UE4’s FTransform exists to efficiently represent a combination scale ⊕ rotate ⊕ translate by storing each separately. So can FTransform be adapted to work with our transform calculus? Unfortunately, no. Its support for non-uniform scale would impart a shear when inverted or composited, but much of FTransform’s efficiency is due to its representation not supporting shear. Luckily, FTransform is not used in situations where this would be a problem [7] , but is unsuitable with transform calculus without significant impact on its efficiency [8] .


We’ve discussed how to implement our transform calculus using types found in UE4 and used this to motivate the need for a notation specific to transformations that abstracts the conceptual use from the underlying math, since the math often depends on the transformation representation being used (ie, matrix or quaternion). Finally, we used real-world examples from UE4 to illustrate how this distinct notation can improve code readability by distinguishing the transformation portion from other unrelated math.

Next time I’ll present the actual Transform Calculus implementation in UE4, how to use it, how it adapts existing UE4 types, and how to implement your own custom transformation types. I’ll also discuss how the C++ framework supports efficient composition of mixed transform representations when possible. That discussion will be much more focused on C++ implementation details.

Of course, if you just can’t wait until then, go check out the implementation (TransformCalculus*.h in Runtime/Core/Math and SlateLayoutTransform.h in Runtime/SlateCore/Rendering). I’d love to hear your feedback!

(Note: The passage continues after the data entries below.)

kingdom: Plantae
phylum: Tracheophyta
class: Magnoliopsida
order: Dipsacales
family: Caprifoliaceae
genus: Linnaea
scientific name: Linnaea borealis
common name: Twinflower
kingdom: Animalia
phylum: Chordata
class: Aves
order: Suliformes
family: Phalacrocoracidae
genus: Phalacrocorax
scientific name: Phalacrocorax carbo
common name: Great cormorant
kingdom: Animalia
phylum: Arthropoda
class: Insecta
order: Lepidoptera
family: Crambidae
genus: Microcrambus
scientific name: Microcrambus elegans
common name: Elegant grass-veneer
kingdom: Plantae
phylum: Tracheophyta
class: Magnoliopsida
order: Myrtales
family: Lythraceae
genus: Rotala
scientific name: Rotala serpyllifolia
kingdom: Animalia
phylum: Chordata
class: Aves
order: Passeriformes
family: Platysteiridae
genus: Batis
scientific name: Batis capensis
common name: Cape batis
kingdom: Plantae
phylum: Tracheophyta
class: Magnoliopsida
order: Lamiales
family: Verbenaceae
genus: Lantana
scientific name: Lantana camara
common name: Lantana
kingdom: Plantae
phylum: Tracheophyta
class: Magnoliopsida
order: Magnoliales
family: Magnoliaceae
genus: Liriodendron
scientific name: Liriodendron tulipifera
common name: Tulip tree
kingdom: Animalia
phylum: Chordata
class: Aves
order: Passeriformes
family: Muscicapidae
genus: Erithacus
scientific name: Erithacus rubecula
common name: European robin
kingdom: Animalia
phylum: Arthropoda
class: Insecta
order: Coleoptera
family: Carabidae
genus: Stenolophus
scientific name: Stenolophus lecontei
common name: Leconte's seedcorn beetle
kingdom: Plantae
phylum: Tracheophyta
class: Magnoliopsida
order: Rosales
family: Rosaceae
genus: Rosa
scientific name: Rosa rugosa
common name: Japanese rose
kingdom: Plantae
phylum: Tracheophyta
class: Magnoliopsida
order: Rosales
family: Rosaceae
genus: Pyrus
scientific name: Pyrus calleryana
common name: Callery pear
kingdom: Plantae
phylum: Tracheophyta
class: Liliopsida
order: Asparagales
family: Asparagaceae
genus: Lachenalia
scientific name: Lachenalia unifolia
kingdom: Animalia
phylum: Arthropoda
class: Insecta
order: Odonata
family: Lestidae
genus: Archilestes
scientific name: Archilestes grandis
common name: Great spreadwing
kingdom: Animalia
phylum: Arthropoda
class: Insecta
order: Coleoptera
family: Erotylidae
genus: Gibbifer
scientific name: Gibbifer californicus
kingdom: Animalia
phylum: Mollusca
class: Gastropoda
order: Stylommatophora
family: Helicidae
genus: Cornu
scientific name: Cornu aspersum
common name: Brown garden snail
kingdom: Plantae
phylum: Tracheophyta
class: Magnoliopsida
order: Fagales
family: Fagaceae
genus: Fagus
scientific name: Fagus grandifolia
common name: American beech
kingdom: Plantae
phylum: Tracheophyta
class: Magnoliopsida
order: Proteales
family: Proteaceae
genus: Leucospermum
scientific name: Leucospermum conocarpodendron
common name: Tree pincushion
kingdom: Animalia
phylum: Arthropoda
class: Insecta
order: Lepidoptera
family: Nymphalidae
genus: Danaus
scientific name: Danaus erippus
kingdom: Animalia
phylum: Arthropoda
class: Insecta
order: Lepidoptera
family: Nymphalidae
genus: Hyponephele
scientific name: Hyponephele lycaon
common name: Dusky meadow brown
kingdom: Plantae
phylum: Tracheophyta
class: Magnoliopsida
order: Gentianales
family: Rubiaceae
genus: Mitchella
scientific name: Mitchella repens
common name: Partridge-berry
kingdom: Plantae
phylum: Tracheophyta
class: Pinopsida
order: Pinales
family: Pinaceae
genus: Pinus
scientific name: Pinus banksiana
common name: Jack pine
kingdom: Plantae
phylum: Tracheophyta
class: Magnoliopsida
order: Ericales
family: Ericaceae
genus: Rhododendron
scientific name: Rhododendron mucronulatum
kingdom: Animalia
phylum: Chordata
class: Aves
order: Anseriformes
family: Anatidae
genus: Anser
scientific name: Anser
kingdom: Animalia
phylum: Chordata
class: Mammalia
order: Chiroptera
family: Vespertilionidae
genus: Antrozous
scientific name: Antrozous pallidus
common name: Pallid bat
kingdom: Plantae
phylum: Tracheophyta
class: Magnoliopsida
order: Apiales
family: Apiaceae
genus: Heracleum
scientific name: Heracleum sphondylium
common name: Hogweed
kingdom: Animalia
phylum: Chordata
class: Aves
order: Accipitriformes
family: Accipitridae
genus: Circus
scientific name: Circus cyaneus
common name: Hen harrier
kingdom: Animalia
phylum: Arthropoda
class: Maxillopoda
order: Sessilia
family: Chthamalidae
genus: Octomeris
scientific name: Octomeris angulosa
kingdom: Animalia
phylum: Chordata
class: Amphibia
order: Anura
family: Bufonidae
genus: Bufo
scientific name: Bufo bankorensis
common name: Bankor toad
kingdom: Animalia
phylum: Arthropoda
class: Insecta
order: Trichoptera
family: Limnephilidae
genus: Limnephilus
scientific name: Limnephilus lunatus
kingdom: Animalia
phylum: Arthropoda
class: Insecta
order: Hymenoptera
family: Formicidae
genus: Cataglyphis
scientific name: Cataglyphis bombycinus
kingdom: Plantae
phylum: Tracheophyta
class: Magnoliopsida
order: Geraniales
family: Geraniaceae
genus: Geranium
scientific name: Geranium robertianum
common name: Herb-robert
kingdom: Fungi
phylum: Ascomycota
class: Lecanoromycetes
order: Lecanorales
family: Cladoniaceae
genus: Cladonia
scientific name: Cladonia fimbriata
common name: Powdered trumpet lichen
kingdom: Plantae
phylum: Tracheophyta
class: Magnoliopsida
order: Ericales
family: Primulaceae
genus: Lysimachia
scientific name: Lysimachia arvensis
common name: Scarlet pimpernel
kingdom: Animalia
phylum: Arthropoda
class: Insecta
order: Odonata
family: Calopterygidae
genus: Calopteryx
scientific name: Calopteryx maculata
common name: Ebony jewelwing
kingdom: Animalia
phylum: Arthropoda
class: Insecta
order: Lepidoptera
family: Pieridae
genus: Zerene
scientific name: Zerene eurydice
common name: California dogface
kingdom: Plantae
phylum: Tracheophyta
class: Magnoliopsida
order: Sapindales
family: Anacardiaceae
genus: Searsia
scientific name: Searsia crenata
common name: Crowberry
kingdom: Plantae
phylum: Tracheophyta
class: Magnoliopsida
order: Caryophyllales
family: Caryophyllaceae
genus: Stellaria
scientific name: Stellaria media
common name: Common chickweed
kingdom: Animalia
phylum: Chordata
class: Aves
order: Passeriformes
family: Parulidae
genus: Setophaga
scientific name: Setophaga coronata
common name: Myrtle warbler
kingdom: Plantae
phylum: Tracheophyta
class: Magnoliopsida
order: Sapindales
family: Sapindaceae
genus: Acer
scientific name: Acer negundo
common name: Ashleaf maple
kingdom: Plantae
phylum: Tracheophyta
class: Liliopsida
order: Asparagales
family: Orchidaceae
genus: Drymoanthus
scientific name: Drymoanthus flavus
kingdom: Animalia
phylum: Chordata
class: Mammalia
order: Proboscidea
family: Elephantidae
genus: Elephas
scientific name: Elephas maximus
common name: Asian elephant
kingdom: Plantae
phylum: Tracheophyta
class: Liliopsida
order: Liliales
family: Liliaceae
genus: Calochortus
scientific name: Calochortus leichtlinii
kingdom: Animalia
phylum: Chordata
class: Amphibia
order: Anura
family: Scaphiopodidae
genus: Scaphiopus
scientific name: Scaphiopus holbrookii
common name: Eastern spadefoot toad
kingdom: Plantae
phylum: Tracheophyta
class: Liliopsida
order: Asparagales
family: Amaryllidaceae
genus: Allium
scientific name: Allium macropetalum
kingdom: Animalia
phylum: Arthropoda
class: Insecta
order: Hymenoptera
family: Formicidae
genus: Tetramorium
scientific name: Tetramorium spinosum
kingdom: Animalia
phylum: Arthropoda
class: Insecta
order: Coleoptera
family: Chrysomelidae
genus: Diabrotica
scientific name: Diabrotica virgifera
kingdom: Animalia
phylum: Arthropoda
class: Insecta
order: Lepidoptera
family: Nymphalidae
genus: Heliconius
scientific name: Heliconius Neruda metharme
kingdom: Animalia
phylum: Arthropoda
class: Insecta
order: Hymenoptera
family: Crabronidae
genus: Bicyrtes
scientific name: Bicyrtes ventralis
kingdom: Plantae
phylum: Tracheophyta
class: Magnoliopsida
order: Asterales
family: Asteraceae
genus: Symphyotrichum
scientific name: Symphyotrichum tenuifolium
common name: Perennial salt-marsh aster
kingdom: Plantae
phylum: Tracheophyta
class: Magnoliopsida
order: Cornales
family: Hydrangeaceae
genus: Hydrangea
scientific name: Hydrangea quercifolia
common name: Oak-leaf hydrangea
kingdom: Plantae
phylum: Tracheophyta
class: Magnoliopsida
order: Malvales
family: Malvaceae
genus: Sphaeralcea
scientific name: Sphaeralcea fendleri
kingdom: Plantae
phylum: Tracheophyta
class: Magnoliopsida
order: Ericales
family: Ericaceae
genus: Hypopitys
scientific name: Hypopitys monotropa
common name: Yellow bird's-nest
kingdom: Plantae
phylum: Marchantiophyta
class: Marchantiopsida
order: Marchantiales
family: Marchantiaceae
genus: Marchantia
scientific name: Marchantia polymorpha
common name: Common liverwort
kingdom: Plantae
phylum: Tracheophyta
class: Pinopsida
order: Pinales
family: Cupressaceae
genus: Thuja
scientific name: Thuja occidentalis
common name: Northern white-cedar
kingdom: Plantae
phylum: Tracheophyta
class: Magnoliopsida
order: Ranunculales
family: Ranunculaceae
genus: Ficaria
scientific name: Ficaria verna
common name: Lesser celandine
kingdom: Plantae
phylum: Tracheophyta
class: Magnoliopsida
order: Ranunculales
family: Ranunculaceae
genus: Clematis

1 You can always subtract elements to project to the dimensionality you want.
2 This is really a shorthand for a FVector where all elements are the same. However, since uniform scale is a very common concept in game engines, it’s often represented as a single float for efficiency.
3 This is because a vector has no origin so cannot be translated. Think about the homogeneous math to prove it to yourself.
4 I am able to lump FVector and float because the implementation of FVector-FVector multiply operator in UE4 is compatible (component-wise multiply). There is no notion of a component-wise vector-vector multiply in mathematics.
5 Note this is backwards compared to the matrix multiply operator!
6 row vs column vectors are the primary exception
7 see FTransform’s version of composition, FTransform::Multiply.
8 This paper gives one way to represent such a decomposition, along with a very detailed proof of correctness. To do it, however, it resorts to a full matrix to support the non-uniform scale and potential shear, defeating most of such a decomposition’s efficiency goals. It's essentially using transformation concepts to compute a QR decomposition (or RQ) of the upper-3x3 matrix, while representing Q is a unit quaternion.